La Grazia

Anno: 2025

Regia: Paolo Sorrentino

Interpreti: Toni Servillo, Anna Ferzetti

Lo stimato presidente della Repubblica Italiana Mariano De Santis (Toni Servillo) è giunto agli ultimi mesi del suo mandato settennale e si interroga sull’opportunità di firmare due richieste di grazie e una contorversa legge sull’eutanasia.

Ma quand’è che Paolo Sorrentino ha iniziato a sentirsi David Lynch? Come mai ha deciso di inserire in questo film elementi surreali? Perché ha pensato che il talento (innegabile) di Toni Servillo potesse provvedere da solo a tenere in piedi un film privo di trama, con dialoghi troppo funzionali per essere credibili e un tentativo di analisi psicologica e sociologica del nostro Paese decisamente non riuscito?

Che fine ha fatto il regista di un film splendido come Le Conseguenze dell’Amore (lì sì che il personaggio di Toni Servillo era interessante e ben costruito)?

Come mai questo film ha ricevuto addirittura la Coppa Volpi?

Ma soprattutto, perché il nostro Ministero della Cultura ha concesso fondi per la realizzazione di La Grazia?

Domande per le quali non ho trovato risposta.

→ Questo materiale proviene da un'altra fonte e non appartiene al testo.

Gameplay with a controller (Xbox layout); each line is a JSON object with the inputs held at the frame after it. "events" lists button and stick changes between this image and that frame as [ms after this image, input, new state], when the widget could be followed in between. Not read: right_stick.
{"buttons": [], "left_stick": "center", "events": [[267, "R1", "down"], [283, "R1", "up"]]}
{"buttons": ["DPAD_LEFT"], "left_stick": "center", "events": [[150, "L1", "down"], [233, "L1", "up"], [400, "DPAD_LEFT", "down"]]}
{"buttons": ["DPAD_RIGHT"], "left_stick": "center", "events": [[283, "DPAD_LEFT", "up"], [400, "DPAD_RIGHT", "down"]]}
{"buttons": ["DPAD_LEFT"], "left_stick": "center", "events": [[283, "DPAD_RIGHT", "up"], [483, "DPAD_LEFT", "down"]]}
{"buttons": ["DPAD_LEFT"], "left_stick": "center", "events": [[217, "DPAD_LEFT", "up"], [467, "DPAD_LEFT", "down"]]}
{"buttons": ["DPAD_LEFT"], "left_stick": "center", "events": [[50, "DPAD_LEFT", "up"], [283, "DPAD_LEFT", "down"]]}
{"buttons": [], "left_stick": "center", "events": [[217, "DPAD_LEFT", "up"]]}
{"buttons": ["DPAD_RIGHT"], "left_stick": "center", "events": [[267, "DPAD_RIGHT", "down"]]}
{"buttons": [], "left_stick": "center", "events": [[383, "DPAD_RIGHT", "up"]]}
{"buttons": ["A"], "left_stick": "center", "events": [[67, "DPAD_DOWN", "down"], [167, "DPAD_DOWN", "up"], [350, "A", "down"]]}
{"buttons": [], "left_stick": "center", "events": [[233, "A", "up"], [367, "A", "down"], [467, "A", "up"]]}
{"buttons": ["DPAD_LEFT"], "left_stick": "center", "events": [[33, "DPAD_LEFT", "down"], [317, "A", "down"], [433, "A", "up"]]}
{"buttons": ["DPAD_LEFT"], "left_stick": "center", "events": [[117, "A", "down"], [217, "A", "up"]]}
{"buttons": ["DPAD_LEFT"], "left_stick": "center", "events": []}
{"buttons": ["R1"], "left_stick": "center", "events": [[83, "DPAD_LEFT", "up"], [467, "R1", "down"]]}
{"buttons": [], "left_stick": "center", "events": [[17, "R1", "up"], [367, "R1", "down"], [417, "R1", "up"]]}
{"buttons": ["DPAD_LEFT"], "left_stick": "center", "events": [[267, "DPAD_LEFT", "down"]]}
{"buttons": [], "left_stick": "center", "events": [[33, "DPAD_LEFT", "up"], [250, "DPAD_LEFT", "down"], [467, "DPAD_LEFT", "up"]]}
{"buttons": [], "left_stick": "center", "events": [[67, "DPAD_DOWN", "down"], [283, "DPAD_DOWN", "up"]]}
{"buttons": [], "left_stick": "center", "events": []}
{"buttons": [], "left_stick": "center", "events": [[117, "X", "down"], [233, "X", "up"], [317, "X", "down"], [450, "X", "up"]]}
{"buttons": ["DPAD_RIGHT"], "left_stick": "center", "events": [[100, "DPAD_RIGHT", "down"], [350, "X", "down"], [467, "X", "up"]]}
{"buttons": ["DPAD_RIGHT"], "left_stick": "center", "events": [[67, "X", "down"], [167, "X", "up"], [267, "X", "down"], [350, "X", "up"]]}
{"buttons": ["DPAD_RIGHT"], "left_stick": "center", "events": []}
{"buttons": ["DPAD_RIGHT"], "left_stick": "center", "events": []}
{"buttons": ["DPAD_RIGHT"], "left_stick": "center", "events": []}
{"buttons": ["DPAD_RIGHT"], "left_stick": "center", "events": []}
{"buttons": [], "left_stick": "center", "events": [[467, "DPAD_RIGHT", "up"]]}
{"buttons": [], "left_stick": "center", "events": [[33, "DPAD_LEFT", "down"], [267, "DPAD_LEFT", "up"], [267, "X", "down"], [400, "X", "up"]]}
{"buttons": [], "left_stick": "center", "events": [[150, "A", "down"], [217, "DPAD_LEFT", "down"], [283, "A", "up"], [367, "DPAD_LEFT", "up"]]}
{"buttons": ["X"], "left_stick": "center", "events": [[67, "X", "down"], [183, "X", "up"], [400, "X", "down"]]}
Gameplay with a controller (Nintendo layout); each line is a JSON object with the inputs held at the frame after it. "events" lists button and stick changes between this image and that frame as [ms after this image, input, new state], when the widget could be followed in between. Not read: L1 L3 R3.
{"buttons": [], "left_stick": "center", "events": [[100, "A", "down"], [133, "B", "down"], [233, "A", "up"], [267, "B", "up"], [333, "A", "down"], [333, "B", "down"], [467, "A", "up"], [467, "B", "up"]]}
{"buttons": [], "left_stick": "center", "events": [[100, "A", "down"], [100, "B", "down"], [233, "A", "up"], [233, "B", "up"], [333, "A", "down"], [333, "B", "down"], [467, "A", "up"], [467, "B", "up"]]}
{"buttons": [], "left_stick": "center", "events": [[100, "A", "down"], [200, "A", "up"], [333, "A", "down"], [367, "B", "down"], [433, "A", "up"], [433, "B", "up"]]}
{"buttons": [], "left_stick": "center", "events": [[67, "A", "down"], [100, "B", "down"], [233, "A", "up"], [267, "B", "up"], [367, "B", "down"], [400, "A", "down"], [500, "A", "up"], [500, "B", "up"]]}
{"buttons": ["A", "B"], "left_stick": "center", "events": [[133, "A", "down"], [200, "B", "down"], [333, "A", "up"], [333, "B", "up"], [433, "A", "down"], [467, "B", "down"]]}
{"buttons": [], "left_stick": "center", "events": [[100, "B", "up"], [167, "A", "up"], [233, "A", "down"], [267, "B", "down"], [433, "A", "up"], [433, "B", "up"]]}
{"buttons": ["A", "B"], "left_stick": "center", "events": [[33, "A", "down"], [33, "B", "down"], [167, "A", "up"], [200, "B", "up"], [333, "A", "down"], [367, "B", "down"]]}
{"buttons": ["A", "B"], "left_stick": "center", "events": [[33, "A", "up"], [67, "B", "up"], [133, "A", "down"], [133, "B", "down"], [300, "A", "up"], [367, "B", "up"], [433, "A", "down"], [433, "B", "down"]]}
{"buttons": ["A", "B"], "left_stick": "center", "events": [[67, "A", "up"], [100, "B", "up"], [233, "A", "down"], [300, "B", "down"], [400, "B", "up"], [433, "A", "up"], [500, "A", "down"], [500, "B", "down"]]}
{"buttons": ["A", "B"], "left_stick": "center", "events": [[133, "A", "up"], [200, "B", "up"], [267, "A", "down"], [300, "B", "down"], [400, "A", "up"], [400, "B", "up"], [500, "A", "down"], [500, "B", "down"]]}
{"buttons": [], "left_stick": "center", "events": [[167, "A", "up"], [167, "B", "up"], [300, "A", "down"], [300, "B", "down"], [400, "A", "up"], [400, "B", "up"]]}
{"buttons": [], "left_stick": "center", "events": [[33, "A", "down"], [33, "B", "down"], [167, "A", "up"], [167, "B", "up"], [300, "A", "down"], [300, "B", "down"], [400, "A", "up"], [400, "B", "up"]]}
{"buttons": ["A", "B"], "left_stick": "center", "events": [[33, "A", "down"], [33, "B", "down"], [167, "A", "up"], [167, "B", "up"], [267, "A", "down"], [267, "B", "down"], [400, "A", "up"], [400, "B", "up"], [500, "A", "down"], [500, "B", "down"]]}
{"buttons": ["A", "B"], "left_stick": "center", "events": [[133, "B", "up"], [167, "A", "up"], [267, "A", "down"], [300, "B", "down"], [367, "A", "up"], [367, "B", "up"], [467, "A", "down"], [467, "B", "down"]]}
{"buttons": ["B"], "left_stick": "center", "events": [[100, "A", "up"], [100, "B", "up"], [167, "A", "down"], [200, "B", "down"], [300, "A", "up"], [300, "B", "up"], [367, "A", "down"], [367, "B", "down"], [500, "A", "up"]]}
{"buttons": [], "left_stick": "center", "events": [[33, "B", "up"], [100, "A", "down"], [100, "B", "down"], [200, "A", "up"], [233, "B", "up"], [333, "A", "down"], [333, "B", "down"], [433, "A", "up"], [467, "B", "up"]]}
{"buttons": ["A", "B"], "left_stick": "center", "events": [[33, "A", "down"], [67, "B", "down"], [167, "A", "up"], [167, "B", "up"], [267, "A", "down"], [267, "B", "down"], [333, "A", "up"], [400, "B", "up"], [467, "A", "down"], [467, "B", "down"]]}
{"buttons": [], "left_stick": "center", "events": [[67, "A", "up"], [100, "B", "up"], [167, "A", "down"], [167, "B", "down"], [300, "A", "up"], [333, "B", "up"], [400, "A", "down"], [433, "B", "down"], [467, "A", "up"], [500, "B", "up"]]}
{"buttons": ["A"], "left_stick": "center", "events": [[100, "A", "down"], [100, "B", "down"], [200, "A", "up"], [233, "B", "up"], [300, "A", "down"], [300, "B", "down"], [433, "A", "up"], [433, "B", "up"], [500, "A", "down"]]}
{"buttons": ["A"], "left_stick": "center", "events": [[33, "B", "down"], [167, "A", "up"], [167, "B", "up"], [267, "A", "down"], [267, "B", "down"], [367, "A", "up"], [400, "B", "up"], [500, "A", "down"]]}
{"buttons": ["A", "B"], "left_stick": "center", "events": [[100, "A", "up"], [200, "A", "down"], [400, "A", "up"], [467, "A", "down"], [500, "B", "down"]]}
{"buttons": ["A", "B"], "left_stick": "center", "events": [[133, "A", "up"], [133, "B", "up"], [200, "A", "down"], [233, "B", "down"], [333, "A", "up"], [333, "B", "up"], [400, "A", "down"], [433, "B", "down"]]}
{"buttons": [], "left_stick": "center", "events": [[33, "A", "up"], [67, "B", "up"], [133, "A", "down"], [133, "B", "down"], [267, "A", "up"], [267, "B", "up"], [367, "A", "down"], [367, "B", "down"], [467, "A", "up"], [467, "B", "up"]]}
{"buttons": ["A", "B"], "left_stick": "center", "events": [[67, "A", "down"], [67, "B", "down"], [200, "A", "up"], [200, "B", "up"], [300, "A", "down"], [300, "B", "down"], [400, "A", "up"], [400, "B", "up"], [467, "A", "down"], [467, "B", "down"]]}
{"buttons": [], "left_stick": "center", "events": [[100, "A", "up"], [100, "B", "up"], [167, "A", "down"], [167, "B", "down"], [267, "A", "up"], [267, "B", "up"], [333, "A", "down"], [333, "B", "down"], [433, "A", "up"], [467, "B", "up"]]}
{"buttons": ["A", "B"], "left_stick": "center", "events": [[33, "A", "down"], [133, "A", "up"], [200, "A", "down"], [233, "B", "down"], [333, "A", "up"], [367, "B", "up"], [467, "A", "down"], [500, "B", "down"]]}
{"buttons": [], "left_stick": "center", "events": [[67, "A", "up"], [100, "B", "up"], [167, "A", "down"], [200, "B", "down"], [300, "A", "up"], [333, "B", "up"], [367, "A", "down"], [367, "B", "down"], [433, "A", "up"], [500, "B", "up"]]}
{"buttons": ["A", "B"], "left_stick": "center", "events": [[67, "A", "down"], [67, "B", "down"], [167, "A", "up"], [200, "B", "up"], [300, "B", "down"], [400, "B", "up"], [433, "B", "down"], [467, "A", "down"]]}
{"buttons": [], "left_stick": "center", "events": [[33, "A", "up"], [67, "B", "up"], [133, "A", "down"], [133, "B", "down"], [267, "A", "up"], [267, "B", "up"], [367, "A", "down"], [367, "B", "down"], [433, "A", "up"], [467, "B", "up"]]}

Non sono rimasta delusa dal contenuto del film, non sono le scelte (che non rivelo) compiute dal Presidente della Repubblica Italiana riguardo la concessione della grazia o la legge sull’eutanasia a lasciarmi perplessa, quanto l’essenza stessa del film, che non mi è affatto chiara.

Qualcuno rideva, al cinema, durante la proiezione, anche se non c’era niente di divertente; ma molte battute erano talmente poco credibili da sembrare comiche.

Nel modo più didascalico possibile il regista ci comunica che l’unica speranza di salvezza personale, ma anche del Paese, risiede nel lasciarsi guidare dalle nuove generazioni.

Certo, se non fosse che le “nuove generazioni” sono rappresentate da attori e personaggi già ben oltre la maturità (Anna Ferzetti) e vengono descritte  come fruitori di musica scema (cameo perfino di Guè Pequeno, giusto per non lasciare dubbi) ma allo stesso tempo portatori sani di saggezza intrinseca che si posa su di loro per “grazia”, assolvendo le generazioni precedenti dalla responsabilità di educare, essere un esempio, evolvere.

Il cinema di oggi commette spesso questo errore, secondo me: trasmette il messaggio che i problemi sia sufficiente esporli perché si risolvano da soli. Ma non è, ovviamente, così.

Un intero film, girato perlopiù nel buio, in cui attori italiani mediocri biascicano frasi incomprensibili di dialoghi impossibili nella vita reale e stiracchiato nella durata oltre la soglia della sopportazione (la scena della telefonata dalla cabina armadio è davvero insopportabile) e con imbarazzanti tentativi di creare scene surreali e oniriche (il cane robot? davvero?): questo è stato, per me, La Grazia.

“Di chi sono i nostri giorni?”

Se non bastasse la psicosociologia spicciola, mettiamoci anche la retorica.

“Di chi sono i nostri giorni?”

Di chi è il mio tempo? O meglio: chi mi restituirà queste due ore della mia vita?

Vado a chiederlo a un corazziere: loro sanno fare tutto.